Nadia had once asked to sit in on her father’s class. He’d been teaching a summer course called Kidnappings Abroad: A Lucrative Business. Her dad had refused; he told her it was against school policy, and anyway, wouldn’t she rather hang out at the pool with her friends? He’d given her twenty bucks for lunch and dropped her at the mall.
“Go on then,” Simon said.
Nadia sighed. “Stockholm Syndrome occurs when a kidnapping victim begins to sympathize with her captors.”
“Ah.” Simon nodded. “See? When you explain it, it’s clear as day.”
Nadia turned her eyes to Alan. “What about political science? Did Professor Katz have anything interesting to say?”
Alan’s face reddened as the table fell silent. Libby examined her cuticles, Simon busied himself by sorting through his backpack, and Nadia realized that every one of her teammates knew Alan’s secret. What on earth had she missed?

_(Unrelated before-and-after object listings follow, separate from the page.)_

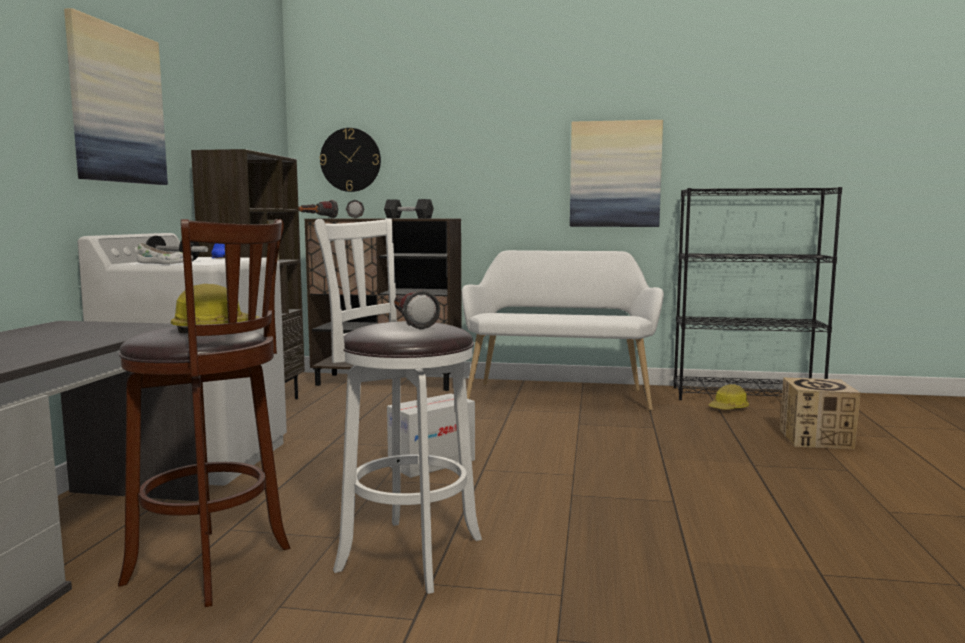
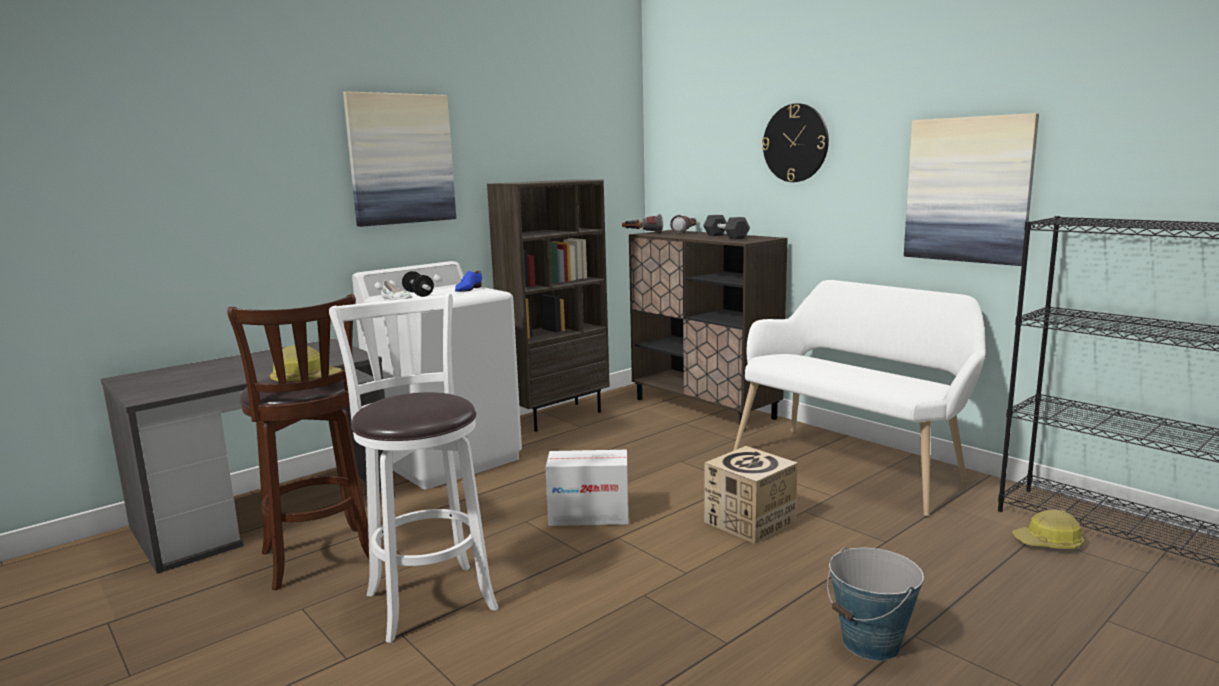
camera: 40 degrees right, 5 degrees up
(350, 160) = (691, 168): wall clock -> wall clock (795, 143)
(410, 324) = (418, 401): flashlight -> none
(742, 475) = (871, 643): none -> bucket
(816, 439) = (1094, 632): cardboard box -> cardboard box (749, 522)

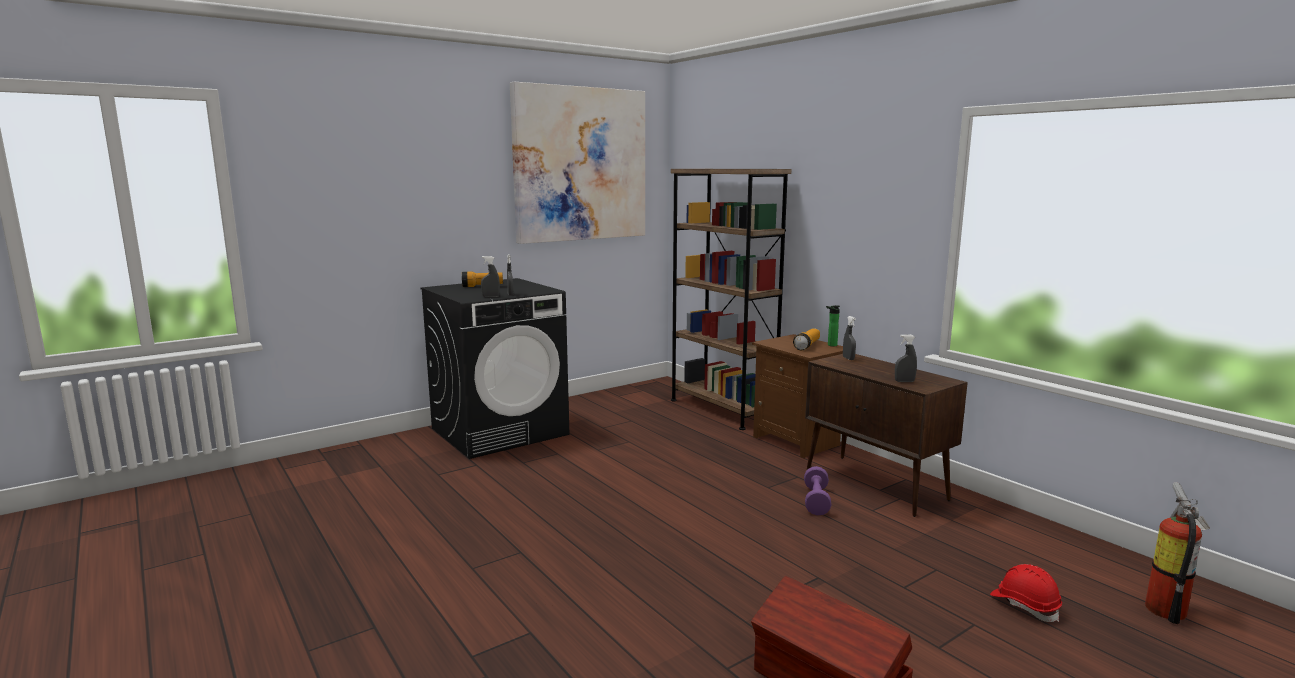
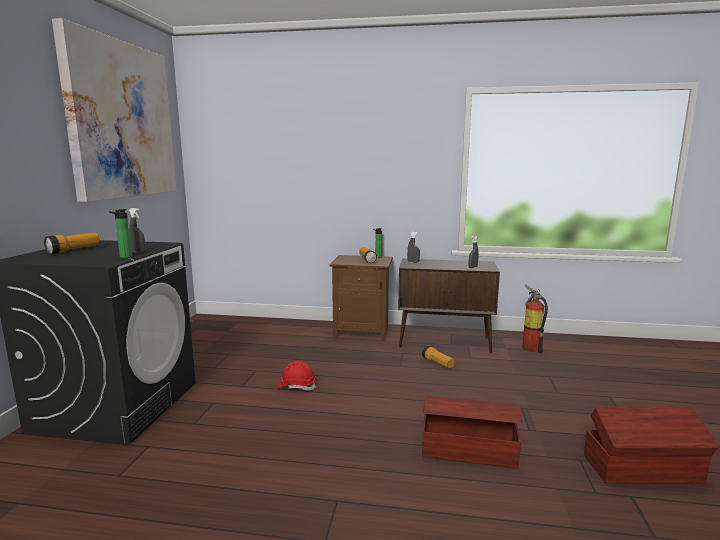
camera: 45 degrees left, 0 degrees up
(491, 297) = (124, 257): grey spray bottle -> bottle
(682, 576) = (467, 449): none -> brown storage box
(722, 409) = (280, 326): brown bookcase -> none
(816, 501) = (438, 363): purple dumbbell -> flashlight
(1024, 605) = (602, 377): red hard hat -> red hard hat (296, 386)
(1168, 608) = (630, 354): fire extinguisher -> fire extinguisher (530, 347)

And what else did they know?
* * *
—
That night as the girls climbed into bed, Nadia asked, “Why did everyone get weird when I asked about poli-sci?”
Libby’s face lit up and she clamped her lips together, like she was trying to contain her excitement. She took a deep breath, held it for a few seconds, and then exhaled her words in one quick stream. “Okay, you know I hate to gossip, but oh my goodness—guess who Professor Katz is? Alan’s saba! Can you believe it? I was dying to tell you but you’ve been through so much, I didn’t want to sound petty if you weren’t ready to chat.” She clapped a hand over her mouth, eyes smiling.
“Wow.” Nadia pulled the covers around her legs. “How did you find that out?”